◆ WORK TO BE COMPLETED: Copy the text on polar coordinates in limits from "When trying to" to "of $\rho$, so $\theta=\theta(\rho)$.", renaming "professor" to "instructor".

◆ EXTRACT:
——

When trying to solve a limit $\lim_{(x,y)\to(x_0, y_0)}f(x,y)$ with $f:\mathbb{R}^2\to\mathbb{R}$, our professor told us that, in some cases, the limit is more easily ”computed” by changing the coordinate system to polar coordinates (using $x=ρ\cosθ$ and $y=ρ\sinθ$) and solving the limit for $\lim_{ρ\to0}f(ρ\cosθ, ρ\sinθ)$. He also tells us to consider $\theta$ as a function of $\rho$, so $\theta=\theta(\rho)$.

  • note that I’ve always dealt just with limits $(x,y)\to(0,0)$, but I wrote it in general form because I don’t know if this changes something.

——

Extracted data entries
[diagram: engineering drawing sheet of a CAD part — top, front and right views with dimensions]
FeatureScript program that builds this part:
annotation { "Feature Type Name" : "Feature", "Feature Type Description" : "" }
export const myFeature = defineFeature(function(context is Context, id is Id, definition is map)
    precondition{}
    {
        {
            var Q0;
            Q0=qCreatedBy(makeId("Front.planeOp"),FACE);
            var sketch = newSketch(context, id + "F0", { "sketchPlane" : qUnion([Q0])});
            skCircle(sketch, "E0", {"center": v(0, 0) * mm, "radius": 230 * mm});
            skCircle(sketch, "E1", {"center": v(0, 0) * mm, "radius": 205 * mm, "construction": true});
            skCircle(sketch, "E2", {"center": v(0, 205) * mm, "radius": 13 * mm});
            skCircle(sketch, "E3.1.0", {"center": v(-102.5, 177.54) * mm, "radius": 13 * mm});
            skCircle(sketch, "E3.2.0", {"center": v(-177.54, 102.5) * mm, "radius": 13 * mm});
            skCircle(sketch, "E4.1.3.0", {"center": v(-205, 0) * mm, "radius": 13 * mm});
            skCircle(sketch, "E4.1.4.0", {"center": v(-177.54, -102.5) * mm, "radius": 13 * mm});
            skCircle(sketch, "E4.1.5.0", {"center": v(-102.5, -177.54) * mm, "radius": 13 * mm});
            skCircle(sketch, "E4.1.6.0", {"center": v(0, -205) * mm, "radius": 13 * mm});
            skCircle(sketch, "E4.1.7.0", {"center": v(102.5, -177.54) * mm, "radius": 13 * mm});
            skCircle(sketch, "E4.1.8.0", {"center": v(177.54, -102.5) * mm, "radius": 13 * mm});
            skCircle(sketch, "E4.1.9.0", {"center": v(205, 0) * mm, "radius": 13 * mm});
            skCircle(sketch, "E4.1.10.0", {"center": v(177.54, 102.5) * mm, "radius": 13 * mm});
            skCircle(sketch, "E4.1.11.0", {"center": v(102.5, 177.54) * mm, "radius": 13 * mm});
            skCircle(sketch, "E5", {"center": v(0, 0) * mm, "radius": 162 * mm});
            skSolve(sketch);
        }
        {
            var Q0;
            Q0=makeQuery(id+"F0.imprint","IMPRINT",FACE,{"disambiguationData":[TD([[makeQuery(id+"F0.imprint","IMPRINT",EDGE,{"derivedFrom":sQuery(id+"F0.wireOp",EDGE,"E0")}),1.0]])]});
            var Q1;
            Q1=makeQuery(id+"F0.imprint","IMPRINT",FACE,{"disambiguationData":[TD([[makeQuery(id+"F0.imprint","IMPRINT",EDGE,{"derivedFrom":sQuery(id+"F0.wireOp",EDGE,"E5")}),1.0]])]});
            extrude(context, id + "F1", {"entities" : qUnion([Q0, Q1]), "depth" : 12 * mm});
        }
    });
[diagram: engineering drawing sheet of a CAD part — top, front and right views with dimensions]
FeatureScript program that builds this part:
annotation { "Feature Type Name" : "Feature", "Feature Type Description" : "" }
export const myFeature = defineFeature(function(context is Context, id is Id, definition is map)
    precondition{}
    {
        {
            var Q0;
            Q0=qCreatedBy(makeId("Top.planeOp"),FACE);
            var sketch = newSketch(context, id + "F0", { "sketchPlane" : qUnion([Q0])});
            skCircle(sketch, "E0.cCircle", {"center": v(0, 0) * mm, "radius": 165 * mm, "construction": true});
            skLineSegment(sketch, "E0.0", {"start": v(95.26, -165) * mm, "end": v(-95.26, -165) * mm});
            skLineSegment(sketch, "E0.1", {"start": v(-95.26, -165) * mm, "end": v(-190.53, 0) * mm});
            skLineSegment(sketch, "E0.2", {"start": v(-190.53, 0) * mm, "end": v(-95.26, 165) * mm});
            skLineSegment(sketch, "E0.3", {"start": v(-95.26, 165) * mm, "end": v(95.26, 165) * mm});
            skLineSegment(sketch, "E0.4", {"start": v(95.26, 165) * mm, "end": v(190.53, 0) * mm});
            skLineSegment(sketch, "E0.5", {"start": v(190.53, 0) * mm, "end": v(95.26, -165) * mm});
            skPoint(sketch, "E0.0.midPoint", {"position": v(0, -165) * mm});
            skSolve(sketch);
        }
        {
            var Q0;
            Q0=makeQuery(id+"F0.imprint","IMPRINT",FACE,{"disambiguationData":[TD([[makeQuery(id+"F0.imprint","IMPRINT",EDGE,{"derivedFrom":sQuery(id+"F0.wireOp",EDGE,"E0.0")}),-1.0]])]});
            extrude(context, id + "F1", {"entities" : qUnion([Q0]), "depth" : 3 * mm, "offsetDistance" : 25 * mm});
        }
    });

——

◆ TASK ANSWER:
When trying to solve a limit $\lim_{(x,y)\to(x_0, y_0)}f(x,y)$ with $f:\mathbb{R}^2\to\mathbb{R}$, our instructor told us that, in some cases, the limit is more easily ”computed” by changing the coordinate system to polar coordinates (using $x=ρ\cosθ$ and $y=ρ\sinθ$) and solving the limit for $\lim_{ρ\to0}f(ρ\cosθ, ρ\sinθ)$. He also tells us to consider $\theta$ as a function of $\rho$, so $\theta=\theta(\rho)$.